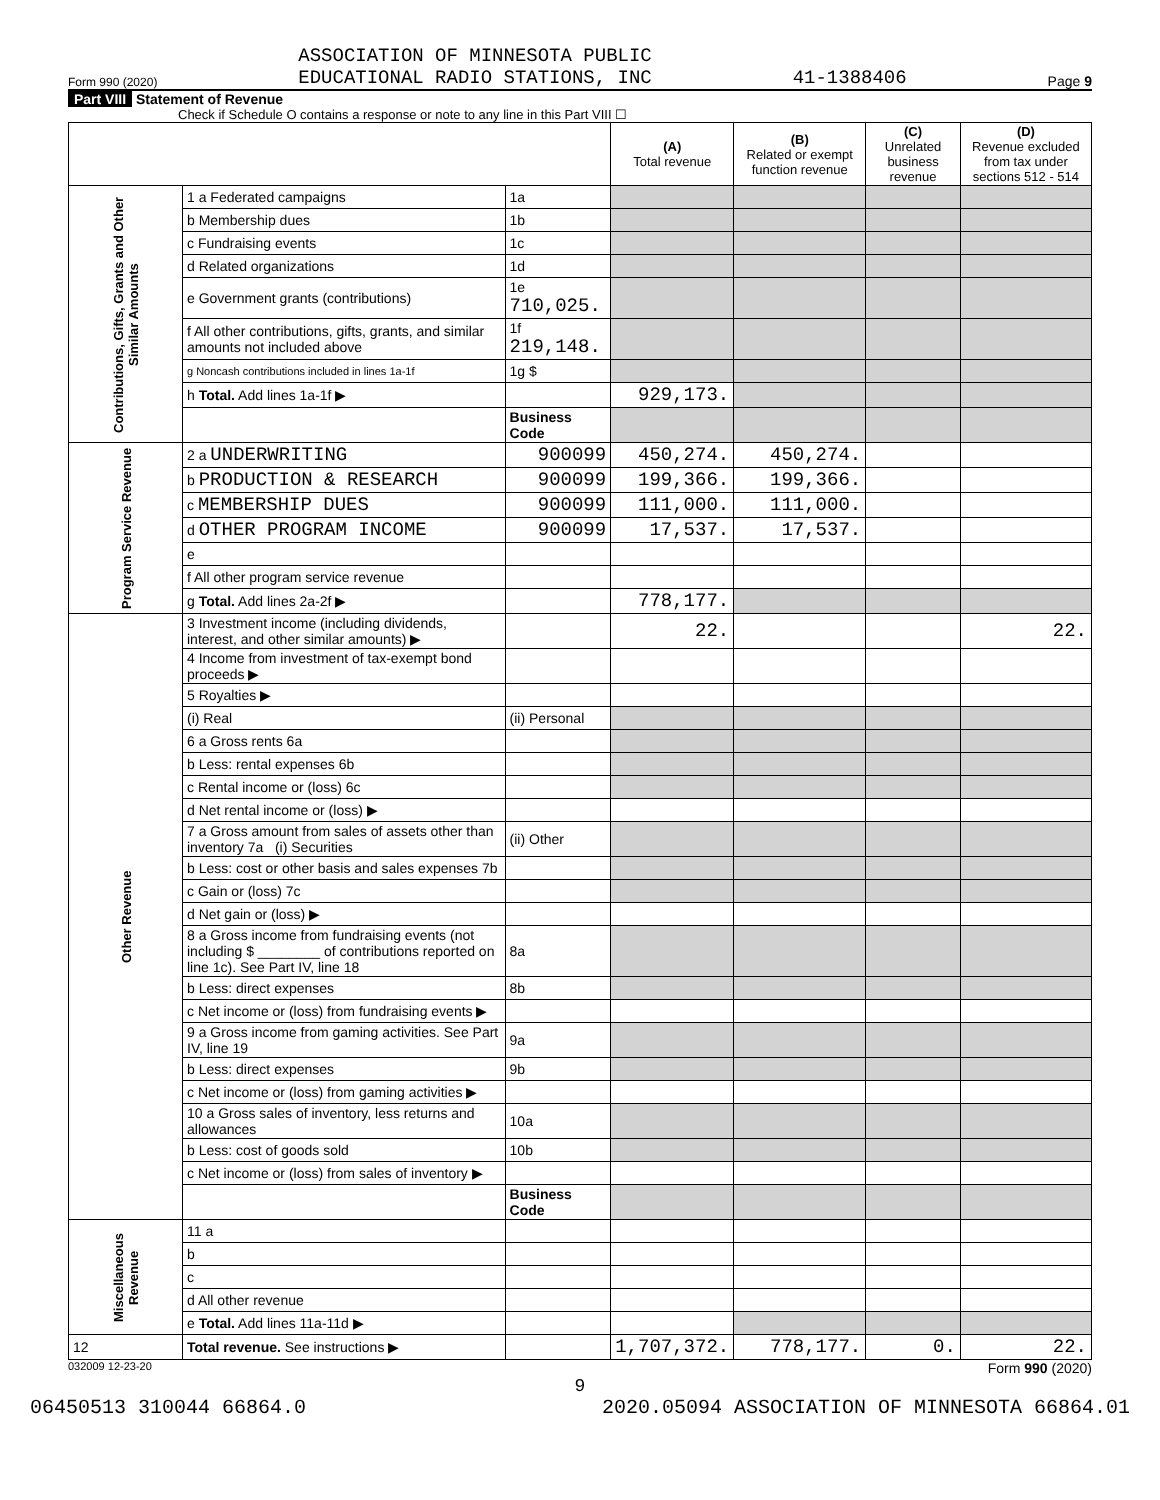Form 990 (2020) ASSOCIATION OF MINNESOTA PUBLIC
EDUCATIONAL RADIO STATIONS, INC 41-1388406 Page 9
Part VIII Statement of Revenue
Check if Schedule O contains a response or note to any line in this Part VIII ☐
| | | | (A) Total revenue | (B) Related or exempt function revenue | (C) Unrelated business revenue | (D) Revenue excluded from tax under sections 512 - 514 |
| --- | --- | --- | --- | --- | --- | --- |
| Contributions, Gifts, Grants and Other Similar Amounts | 1 a Federated campaigns | 1a | | | | |
| | b Membership dues | 1b | | | | |
| | c Fundraising events | 1c | | | | |
| | d Related organizations | 1d | | | | |
| | e Government grants (contributions) | 1e 710,025. | | | | |
| | f All other contributions, gifts, grants, and similar amounts not included above | 1f 219,148. | | | | |
| | g Noncash contributions included in lines 1a-1f | 1g $ | | | | |
| | h Total. Add lines 1a-1f ▶ | | 929,173. | | | |
| | | Business Code | | | | |
| Program Service Revenue | 2 a UNDERWRITING | 900099 | 450,274. | 450,274. | | |
| | b PRODUCTION & RESEARCH | 900099 | 199,366. | 199,366. | | |
| | c MEMBERSHIP DUES | 900099 | 111,000. | 111,000. | | |
| | d OTHER PROGRAM INCOME | 900099 | 17,537. | 17,537. | | |
| | e | | | | | |
| | f All other program service revenue | | | | | |
| | g Total. Add lines 2a-2f ▶ | | 778,177. | | | |
| Other Revenue | 3 Investment income (including dividends, interest, and other similar amounts) ▶ | | 22. | | | 22. |
| | 4 Income from investment of tax-exempt bond proceeds ▶ | | | | | |
| | 5 Royalties ▶ | | | | | |
| | (i) Real | (ii) Personal | | | | |
| | 6 a Gross rents 6a | | | | | |
| | b Less: rental expenses 6b | | | | | |
| | c Rental income or (loss) 6c | | | | | |
| | d Net rental income or (loss) ▶ | | | | | |
| | 7 a Gross amount from sales of assets other than inventory 7a (i) Securities | (ii) Other | | | | |
| | b Less: cost or other basis and sales expenses 7b | | | | | |
| | c Gain or (loss) 7c | | | | | |
| | d Net gain or (loss) ▶ | | | | | |
| | 8 a Gross income from fundraising events (not including $ ________ of contributions reported on line 1c). See Part IV, line 18 | 8a | | | | |
| | b Less: direct expenses | 8b | | | | |
| | c Net income or (loss) from fundraising events ▶ | | | | | |
| | 9 a Gross income from gaming activities. See Part IV, line 19 | 9a | | | | |
| | b Less: direct expenses | 9b | | | | |
| | c Net income or (loss) from gaming activities ▶ | | | | | |
| | 10 a Gross sales of inventory, less returns and allowances | 10a | | | | |
| | b Less: cost of goods sold | 10b | | | | |
| | c Net income or (loss) from sales of inventory ▶ | | | | | |
| | | Business Code | | | | |
| Miscellaneous Revenue | 11 a | | | | | |
| | b | | | | | |
| | c | | | | | |
| | d All other revenue | | | | | |
| | e Total. Add lines 11a-11d ▶ | | | | | |
| 12 | Total revenue. See instructions ▶ | | 1,707,372. | 778,177. | 0. | 22. |
032009 12-23-20 Form 990 (2020)
9
06450513 310044 66864.0 2020.05094 ASSOCIATION OF MINNESOTA 66864.01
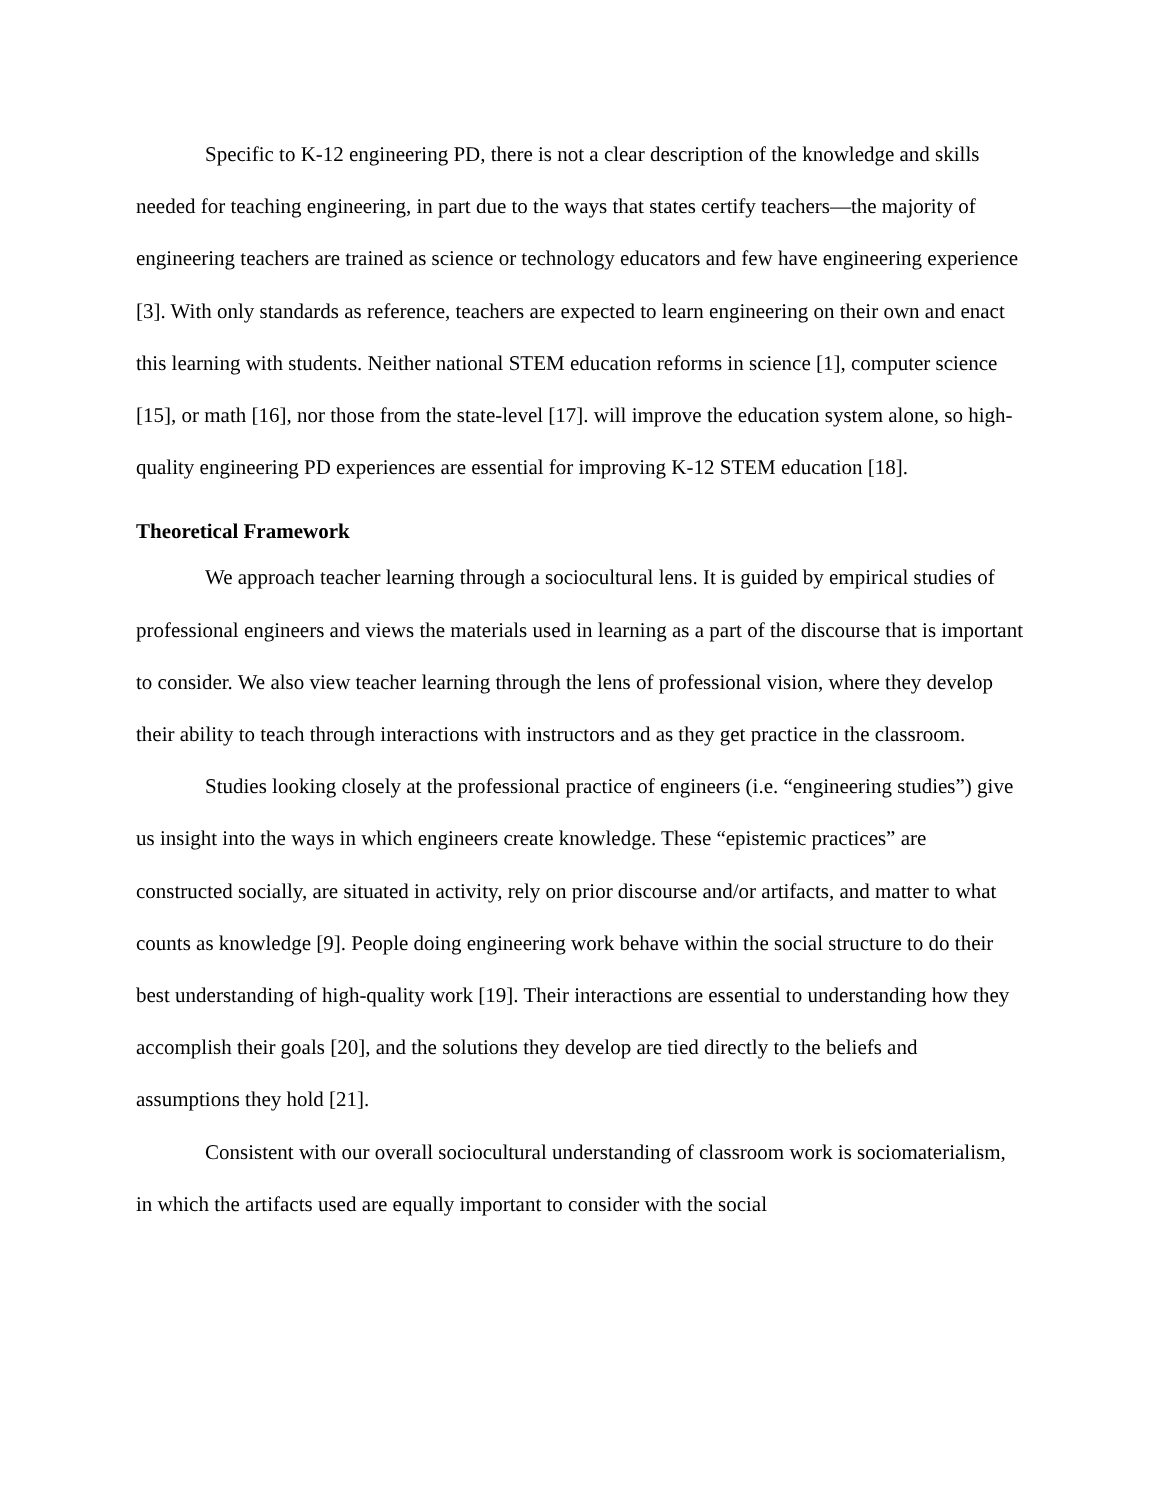Specific to K-12 engineering PD, there is not a clear description of the knowledge and skills needed for teaching engineering, in part due to the ways that states certify teachers—the majority of engineering teachers are trained as science or technology educators and few have engineering experience [3]. With only standards as reference, teachers are expected to learn engineering on their own and enact this learning with students. Neither national STEM education reforms in science [1], computer science [15], or math [16], nor those from the state-level [17]. will improve the education system alone, so high-quality engineering PD experiences are essential for improving K-12 STEM education [18].
Theoretical Framework
We approach teacher learning through a sociocultural lens. It is guided by empirical studies of professional engineers and views the materials used in learning as a part of the discourse that is important to consider. We also view teacher learning through the lens of professional vision, where they develop their ability to teach through interactions with instructors and as they get practice in the classroom.
Studies looking closely at the professional practice of engineers (i.e. “engineering studies”) give us insight into the ways in which engineers create knowledge. These “epistemic practices” are constructed socially, are situated in activity, rely on prior discourse and/or artifacts, and matter to what counts as knowledge [9]. People doing engineering work behave within the social structure to do their best understanding of high-quality work [19]. Their interactions are essential to understanding how they accomplish their goals [20], and the solutions they develop are tied directly to the beliefs and assumptions they hold [21].
Consistent with our overall sociocultural understanding of classroom work is sociomaterialism, in which the artifacts used are equally important to consider with the social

#####

### Task statement
Copy whichever lines in the listing above contain the word "used".

### Response area
We approach teacher learning through a sociocultural lens. It is guided by empirical studies of professional engineers and views the materials used in learning as a part of the discourse that is important to consider. We also view teacher learning through the lens of professional vision, where they develop their ability to teach through interactions with instructors and as they get practice in the classroom.
Consistent with our overall sociocultural understanding of classroom work is sociomaterialism, in which the artifacts used are equally important to consider with the social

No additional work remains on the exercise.